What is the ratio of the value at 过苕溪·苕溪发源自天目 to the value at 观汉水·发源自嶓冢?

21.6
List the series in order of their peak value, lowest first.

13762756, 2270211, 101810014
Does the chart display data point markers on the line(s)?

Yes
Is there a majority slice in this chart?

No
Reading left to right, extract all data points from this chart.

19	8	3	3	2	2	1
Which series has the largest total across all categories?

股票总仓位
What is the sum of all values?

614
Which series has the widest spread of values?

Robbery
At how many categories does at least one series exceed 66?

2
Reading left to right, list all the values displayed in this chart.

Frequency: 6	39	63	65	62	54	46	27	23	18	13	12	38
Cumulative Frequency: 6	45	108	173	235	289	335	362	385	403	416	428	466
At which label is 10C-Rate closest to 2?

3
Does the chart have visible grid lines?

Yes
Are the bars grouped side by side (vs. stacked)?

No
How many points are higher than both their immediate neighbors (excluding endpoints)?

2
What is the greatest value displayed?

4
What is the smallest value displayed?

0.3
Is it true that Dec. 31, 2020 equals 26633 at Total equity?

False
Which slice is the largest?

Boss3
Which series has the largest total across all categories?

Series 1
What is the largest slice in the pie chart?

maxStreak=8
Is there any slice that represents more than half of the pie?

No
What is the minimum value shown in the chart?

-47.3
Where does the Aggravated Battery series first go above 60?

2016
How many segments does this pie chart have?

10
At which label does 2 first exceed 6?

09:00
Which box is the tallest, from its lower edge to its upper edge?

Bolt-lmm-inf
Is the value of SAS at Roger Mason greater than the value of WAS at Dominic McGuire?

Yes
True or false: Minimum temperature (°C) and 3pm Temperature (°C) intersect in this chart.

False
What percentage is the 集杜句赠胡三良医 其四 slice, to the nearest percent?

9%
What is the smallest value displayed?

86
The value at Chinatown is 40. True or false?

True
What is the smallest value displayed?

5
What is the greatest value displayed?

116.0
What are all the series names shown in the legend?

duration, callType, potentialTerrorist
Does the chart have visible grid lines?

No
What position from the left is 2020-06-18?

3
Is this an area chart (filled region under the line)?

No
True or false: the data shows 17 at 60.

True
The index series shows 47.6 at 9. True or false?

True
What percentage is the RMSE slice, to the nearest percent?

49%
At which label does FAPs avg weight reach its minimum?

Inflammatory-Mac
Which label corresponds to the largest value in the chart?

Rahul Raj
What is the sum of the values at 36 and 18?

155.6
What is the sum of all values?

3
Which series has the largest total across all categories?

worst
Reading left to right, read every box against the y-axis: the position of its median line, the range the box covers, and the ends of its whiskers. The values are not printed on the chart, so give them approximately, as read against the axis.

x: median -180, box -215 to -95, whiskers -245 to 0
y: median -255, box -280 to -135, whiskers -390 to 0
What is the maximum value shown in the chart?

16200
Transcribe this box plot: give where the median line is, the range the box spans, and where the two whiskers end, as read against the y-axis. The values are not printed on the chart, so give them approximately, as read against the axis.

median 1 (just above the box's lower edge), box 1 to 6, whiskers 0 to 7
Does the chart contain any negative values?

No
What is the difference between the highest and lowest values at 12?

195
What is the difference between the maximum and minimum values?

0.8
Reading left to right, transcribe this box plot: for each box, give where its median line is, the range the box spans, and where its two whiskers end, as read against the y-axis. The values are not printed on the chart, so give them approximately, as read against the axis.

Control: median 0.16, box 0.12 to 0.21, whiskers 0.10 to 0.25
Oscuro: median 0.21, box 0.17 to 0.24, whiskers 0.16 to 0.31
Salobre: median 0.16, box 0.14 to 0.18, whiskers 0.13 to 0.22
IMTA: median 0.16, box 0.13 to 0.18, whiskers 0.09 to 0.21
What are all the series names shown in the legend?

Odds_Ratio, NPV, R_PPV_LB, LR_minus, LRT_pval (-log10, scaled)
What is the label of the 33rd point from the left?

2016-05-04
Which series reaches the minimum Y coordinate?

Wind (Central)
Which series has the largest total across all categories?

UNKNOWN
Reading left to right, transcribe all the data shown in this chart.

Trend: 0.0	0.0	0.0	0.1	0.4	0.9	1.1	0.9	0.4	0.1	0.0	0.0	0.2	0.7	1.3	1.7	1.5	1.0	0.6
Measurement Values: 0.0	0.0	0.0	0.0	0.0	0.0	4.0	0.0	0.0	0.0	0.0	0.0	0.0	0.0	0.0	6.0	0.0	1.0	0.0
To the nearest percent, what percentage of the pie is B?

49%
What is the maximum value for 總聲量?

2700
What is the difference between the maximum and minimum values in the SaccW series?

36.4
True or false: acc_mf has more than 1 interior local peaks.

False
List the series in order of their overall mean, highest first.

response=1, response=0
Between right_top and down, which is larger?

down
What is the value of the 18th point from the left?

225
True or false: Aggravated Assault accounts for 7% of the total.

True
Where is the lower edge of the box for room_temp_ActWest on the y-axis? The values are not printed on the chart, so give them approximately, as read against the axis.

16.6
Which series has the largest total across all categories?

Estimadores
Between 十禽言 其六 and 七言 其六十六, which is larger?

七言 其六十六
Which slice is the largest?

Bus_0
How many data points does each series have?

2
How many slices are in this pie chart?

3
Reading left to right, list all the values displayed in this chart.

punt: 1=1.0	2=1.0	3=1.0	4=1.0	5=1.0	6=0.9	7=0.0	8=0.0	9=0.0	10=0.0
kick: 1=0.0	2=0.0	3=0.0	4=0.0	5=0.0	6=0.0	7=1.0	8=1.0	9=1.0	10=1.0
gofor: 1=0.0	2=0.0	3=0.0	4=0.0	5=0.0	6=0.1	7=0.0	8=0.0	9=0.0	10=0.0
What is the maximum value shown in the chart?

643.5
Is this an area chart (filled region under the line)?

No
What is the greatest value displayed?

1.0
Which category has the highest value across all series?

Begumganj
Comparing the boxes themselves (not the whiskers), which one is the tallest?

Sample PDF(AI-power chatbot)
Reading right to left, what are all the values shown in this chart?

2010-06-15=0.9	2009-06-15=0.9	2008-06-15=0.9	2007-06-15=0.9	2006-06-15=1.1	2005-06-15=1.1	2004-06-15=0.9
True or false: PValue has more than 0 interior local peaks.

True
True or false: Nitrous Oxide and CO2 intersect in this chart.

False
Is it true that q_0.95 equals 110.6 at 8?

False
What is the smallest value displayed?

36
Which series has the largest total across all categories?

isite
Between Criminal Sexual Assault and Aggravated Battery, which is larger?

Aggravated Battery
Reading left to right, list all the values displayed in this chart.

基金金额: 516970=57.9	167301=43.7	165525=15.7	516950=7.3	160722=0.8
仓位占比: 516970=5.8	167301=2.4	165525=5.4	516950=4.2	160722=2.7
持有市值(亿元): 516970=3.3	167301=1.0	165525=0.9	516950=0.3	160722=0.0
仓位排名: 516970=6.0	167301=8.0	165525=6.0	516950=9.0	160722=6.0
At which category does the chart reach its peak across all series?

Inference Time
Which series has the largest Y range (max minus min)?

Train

Task item: Reproduce every one of the lines above, keeping each character unchanged.

Exercise response:
What is the ratio of the value at 过苕溪·苕溪发源自天目 to the value at 观汉水·发源自嶓冢?

21.6
List the series in order of their peak value, lowest first.

13762756, 2270211, 101810014
Does the chart display data point markers on the line(s)?

Yes
Is there a majority slice in this chart?

No
Reading left to right, extract all data points from this chart.

19	8	3	3	2	2	1
Which series has the largest total across all categories?

股票总仓位
What is the sum of all values?

614
Which series has the widest spread of values?

Robbery
At how many categories does at least one series exceed 66?

2
Reading left to right, list all the values displayed in this chart.

Frequency: 6	39	63	65	62	54	46	27	23	18	13	12	38
Cumulative Frequency: 6	45	108	173	235	289	335	362	385	403	416	428	466
At which label is 10C-Rate closest to 2?

3
Does the chart have visible grid lines?

Yes
Are the bars grouped side by side (vs. stacked)?

No
How many points are higher than both their immediate neighbors (excluding endpoints)?

2
What is the greatest value displayed?

4
What is the smallest value displayed?

0.3
Is it true that Dec. 31, 2020 equals 26633 at Total equity?

False
Which slice is the largest?

Boss3
Which series has the largest total across all categories?

Series 1
What is the largest slice in the pie chart?

maxStreak=8
Is there any slice that represents more than half of the pie?

No
What is the minimum value shown in the chart?

-47.3
Where does the Aggravated Battery series first go above 60?

2016
How many segments does this pie chart have?

10
At which label does 2 first exceed 6?

09:00
Which box is the tallest, from its lower edge to its upper edge?

Bolt-lmm-inf
Is the value of SAS at Roger Mason greater than the value of WAS at Dominic McGuire?

Yes
True or false: Minimum temperature (°C) and 3pm Temperature (°C) intersect in this chart.

False
What percentage is the 集杜句赠胡三良医 其四 slice, to the nearest percent?

9%
What is the smallest value displayed?

86
The value at Chinatown is 40. True or false?

True
What is the smallest value displayed?

5
What is the greatest value displayed?

116.0
What are all the series names shown in the legend?

duration, callType, potentialTerrorist
Does the chart have visible grid lines?

No
What position from the left is 2020-06-18?

3
Is this an area chart (filled region under the line)?

No
True or false: the data shows 17 at 60.

True
The index series shows 47.6 at 9. True or false?

True
What percentage is the RMSE slice, to the nearest percent?

49%
At which label does FAPs avg weight reach its minimum?

Inflammatory-Mac
Which label corresponds to the largest value in the chart?

Rahul Raj
What is the sum of the values at 36 and 18?

155.6
What is the sum of all values?

3
Which series has the largest total across all categories?

worst
Reading left to right, read every box against the y-axis: the position of its median line, the range the box covers, and the ends of its whiskers. The values are not printed on the chart, so give them approximately, as read against the axis.

x: median -180, box -215 to -95, whiskers -245 to 0
y: median -255, box -280 to -135, whiskers -390 to 0
What is the maximum value shown in the chart?

16200
Transcribe this box plot: give where the median line is, the range the box spans, and where the two whiskers end, as read against the y-axis. The values are not printed on the chart, so give them approximately, as read against the axis.

median 1 (just above the box's lower edge), box 1 to 6, whiskers 0 to 7
Does the chart contain any negative values?

No
What is the difference between the highest and lowest values at 12?

195
What is the difference between the maximum and minimum values?

0.8
Reading left to right, transcribe this box plot: for each box, give where its median line is, the range the box spans, and where its two whiskers end, as read against the y-axis. The values are not printed on the chart, so give them approximately, as read against the axis.

Control: median 0.16, box 0.12 to 0.21, whiskers 0.10 to 0.25
Oscuro: median 0.21, box 0.17 to 0.24, whiskers 0.16 to 0.31
Salobre: median 0.16, box 0.14 to 0.18, whiskers 0.13 to 0.22
IMTA: median 0.16, box 0.13 to 0.18, whiskers 0.09 to 0.21
What are all the series names shown in the legend?

Odds_Ratio, NPV, R_PPV_LB, LR_minus, LRT_pval (-log10, scaled)
What is the label of the 33rd point from the left?

2016-05-04
Which series reaches the minimum Y coordinate?

Wind (Central)
Which series has the largest total across all categories?

UNKNOWN
Reading left to right, transcribe all the data shown in this chart.

Trend: 0.0	0.0	0.0	0.1	0.4	0.9	1.1	0.9	0.4	0.1	0.0	0.0	0.2	0.7	1.3	1.7	1.5	1.0	0.6
Measurement Values: 0.0	0.0	0.0	0.0	0.0	0.0	4.0	0.0	0.0	0.0	0.0	0.0	0.0	0.0	0.0	6.0	0.0	1.0	0.0
To the nearest percent, what percentage of the pie is B?

49%
What is the maximum value for 總聲量?

2700
What is the difference between the maximum and minimum values in the SaccW series?

36.4
True or false: acc_mf has more than 1 interior local peaks.

False
List the series in order of their overall mean, highest first.

response=1, response=0
Between right_top and down, which is larger?

down
What is the value of the 18th point from the left?

225
True or false: Aggravated Assault accounts for 7% of the total.

True
Where is the lower edge of the box for room_temp_ActWest on the y-axis? The values are not printed on the chart, so give them approximately, as read against the axis.

16.6
Which series has the largest total across all categories?

Estimadores
Between 十禽言 其六 and 七言 其六十六, which is larger?

七言 其六十六
Which slice is the largest?

Bus_0
How many data points does each series have?

2
How many slices are in this pie chart?

3
Reading left to right, list all the values displayed in this chart.

punt: 1=1.0	2=1.0	3=1.0	4=1.0	5=1.0	6=0.9	7=0.0	8=0.0	9=0.0	10=0.0
kick: 1=0.0	2=0.0	3=0.0	4=0.0	5=0.0	6=0.0	7=1.0	8=1.0	9=1.0	10=1.0
gofor: 1=0.0	2=0.0	3=0.0	4=0.0	5=0.0	6=0.1	7=0.0	8=0.0	9=0.0	10=0.0
What is the maximum value shown in the chart?

643.5
Is this an area chart (filled region under the line)?

No
What is the greatest value displayed?

1.0
Which category has the highest value across all series?

Begumganj
Comparing the boxes themselves (not the whiskers), which one is the tallest?

Sample PDF(AI-power chatbot)
Reading right to left, what are all the values shown in this chart?

2010-06-15=0.9	2009-06-15=0.9	2008-06-15=0.9	2007-06-15=0.9	2006-06-15=1.1	2005-06-15=1.1	2004-06-15=0.9
True or false: PValue has more than 0 interior local peaks.

True
True or false: Nitrous Oxide and CO2 intersect in this chart.

False
Is it true that q_0.95 equals 110.6 at 8?

False
What is the smallest value displayed?

36
Which series has the largest total across all categories?

isite
Between Criminal Sexual Assault and Aggravated Battery, which is larger?

Aggravated Battery
Reading left to right, list all the values displayed in this chart.

基金金额: 516970=57.9	167301=43.7	165525=15.7	516950=7.3	160722=0.8
仓位占比: 516970=5.8	167301=2.4	165525=5.4	516950=4.2	160722=2.7
持有市值(亿元): 516970=3.3	167301=1.0	165525=0.9	516950=0.3	160722=0.0
仓位排名: 516970=6.0	167301=8.0	165525=6.0	516950=9.0	160722=6.0
At which category does the chart reach its peak across all series?

Inference Time
Which series has the largest Y range (max minus min)?

Train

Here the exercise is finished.